#### [Problem to solve]
Edit the records below by changing every "software profile" to "software configuration" and keep all other text as it is. Leave the pictures out of your answer.
START Extracted material
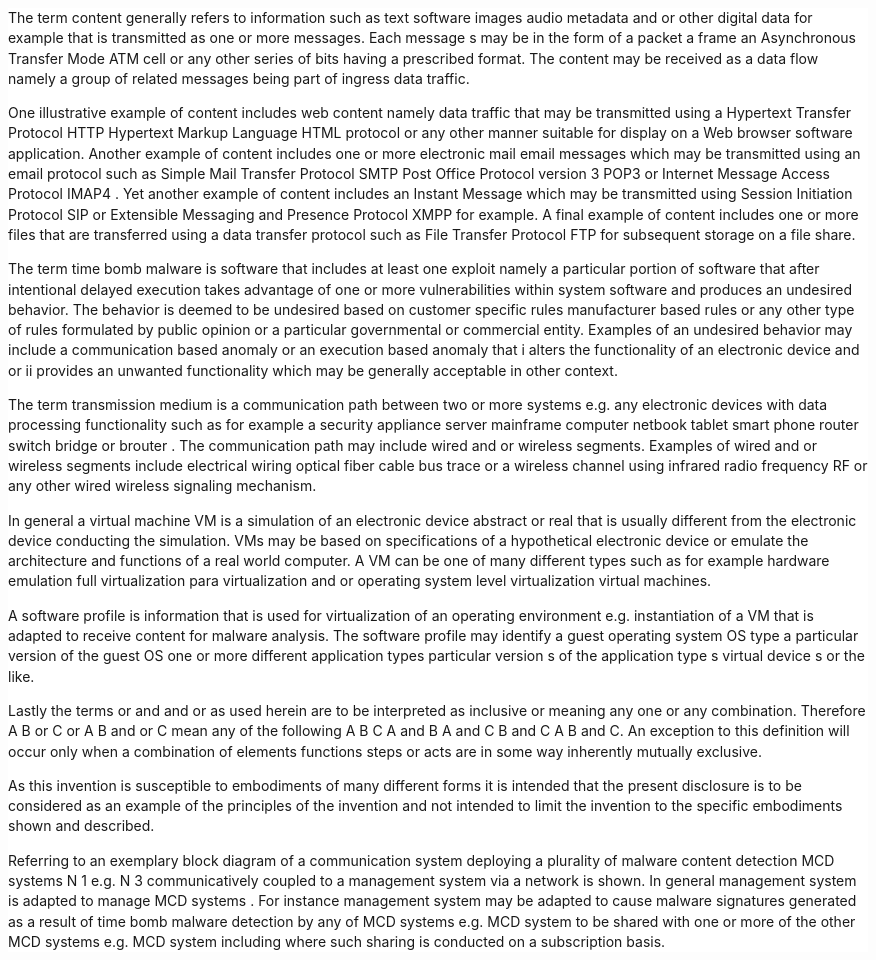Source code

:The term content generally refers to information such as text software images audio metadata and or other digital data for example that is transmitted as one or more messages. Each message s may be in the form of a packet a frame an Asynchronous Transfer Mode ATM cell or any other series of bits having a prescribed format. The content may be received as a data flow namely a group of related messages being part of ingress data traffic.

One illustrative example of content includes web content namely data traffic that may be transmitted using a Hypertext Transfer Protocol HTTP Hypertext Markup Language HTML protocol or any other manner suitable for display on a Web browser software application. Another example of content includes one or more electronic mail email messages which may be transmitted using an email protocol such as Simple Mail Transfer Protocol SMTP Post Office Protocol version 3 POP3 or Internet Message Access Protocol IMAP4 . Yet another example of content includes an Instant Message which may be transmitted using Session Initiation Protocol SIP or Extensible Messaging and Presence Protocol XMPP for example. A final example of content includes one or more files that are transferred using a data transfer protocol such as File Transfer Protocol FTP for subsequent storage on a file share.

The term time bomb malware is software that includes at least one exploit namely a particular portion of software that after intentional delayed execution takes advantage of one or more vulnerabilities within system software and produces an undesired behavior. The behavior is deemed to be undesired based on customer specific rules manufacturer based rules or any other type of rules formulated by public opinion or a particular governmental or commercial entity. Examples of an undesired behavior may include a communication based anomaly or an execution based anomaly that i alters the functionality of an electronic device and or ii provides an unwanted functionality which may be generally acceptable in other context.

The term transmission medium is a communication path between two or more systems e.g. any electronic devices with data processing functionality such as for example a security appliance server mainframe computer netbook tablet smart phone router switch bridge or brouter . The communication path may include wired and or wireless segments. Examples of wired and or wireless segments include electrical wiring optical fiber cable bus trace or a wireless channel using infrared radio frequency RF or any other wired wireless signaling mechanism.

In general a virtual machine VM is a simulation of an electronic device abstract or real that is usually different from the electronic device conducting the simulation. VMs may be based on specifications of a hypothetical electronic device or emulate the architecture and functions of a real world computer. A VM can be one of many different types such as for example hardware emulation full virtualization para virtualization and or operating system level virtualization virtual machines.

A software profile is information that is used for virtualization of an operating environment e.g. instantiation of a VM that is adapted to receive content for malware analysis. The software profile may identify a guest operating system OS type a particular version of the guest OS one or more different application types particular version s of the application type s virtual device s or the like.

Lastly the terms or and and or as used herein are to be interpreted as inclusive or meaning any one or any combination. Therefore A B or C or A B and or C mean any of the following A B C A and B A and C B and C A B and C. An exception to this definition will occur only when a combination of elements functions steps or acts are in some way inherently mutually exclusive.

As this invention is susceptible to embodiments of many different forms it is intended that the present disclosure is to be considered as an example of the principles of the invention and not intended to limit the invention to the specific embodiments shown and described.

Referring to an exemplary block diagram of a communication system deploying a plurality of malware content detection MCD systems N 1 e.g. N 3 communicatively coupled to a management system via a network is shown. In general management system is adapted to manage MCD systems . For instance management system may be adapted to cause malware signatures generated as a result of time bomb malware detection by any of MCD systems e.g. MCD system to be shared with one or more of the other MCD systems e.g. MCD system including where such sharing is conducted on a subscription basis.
END Extracted material
#### [Output of the task]
Source code

:The term content generally refers to information such as text software images audio metadata and or other digital data for example that is transmitted as one or more messages. Each message s may be in the form of a packet a frame an Asynchronous Transfer Mode ATM cell or any other series of bits having a prescribed format. The content may be received as a data flow namely a group of related messages being part of ingress data traffic.

One illustrative example of content includes web content namely data traffic that may be transmitted using a Hypertext Transfer Protocol HTTP Hypertext Markup Language HTML protocol or any other manner suitable for display on a Web browser software application. Another example of content includes one or more electronic mail email messages which may be transmitted using an email protocol such as Simple Mail Transfer Protocol SMTP Post Office Protocol version 3 POP3 or Internet Message Access Protocol IMAP4 . Yet another example of content includes an Instant Message which may be transmitted using Session Initiation Protocol SIP or Extensible Messaging and Presence Protocol XMPP for example. A final example of content includes one or more files that are transferred using a data transfer protocol such as File Transfer Protocol FTP for subsequent storage on a file share.

The term time bomb malware is software that includes at least one exploit namely a particular portion of software that after intentional delayed execution takes advantage of one or more vulnerabilities within system software and produces an undesired behavior. The behavior is deemed to be undesired based on customer specific rules manufacturer based rules or any other type of rules formulated by public opinion or a particular governmental or commercial entity. Examples of an undesired behavior may include a communication based anomaly or an execution based anomaly that i alters the functionality of an electronic device and or ii provides an unwanted functionality which may be generally acceptable in other context.

The term transmission medium is a communication path between two or more systems e.g. any electronic devices with data processing functionality such as for example a security appliance server mainframe computer netbook tablet smart phone router switch bridge or brouter . The communication path may include wired and or wireless segments. Examples of wired and or wireless segments include electrical wiring optical fiber cable bus trace or a wireless channel using infrared radio frequency RF or any other wired wireless signaling mechanism.

In general a virtual machine VM is a simulation of an electronic device abstract or real that is usually different from the electronic device conducting the simulation. VMs may be based on specifications of a hypothetical electronic device or emulate the architecture and functions of a real world computer. A VM can be one of many different types such as for example hardware emulation full virtualization para virtualization and or operating system level virtualization virtual machines.

A software configuration is information that is used for virtualization of an operating environment e.g. instantiation of a VM that is adapted to receive content for malware analysis. The software configuration may identify a guest operating system OS type a particular version of the guest OS one or more different application types particular version s of the application type s virtual device s or the like.

Lastly the terms or and and or as used herein are to be interpreted as inclusive or meaning any one or any combination. Therefore A B or C or A B and or C mean any of the following A B C A and B A and C B and C A B and C. An exception to this definition will occur only when a combination of elements functions steps or acts are in some way inherently mutually exclusive.

As this invention is susceptible to embodiments of many different forms it is intended that the present disclosure is to be considered as an example of the principles of the invention and not intended to limit the invention to the specific embodiments shown and described.

Referring to an exemplary block diagram of a communication system deploying a plurality of malware content detection MCD systems N 1 e.g. N 3 communicatively coupled to a management system via a network is shown. In general management system is adapted to manage MCD systems . For instance management system may be adapted to cause malware signatures generated as a result of time bomb malware detection by any of MCD systems e.g. MCD system to be shared with one or more of the other MCD systems e.g. MCD system including where such sharing is conducted on a subscription basis.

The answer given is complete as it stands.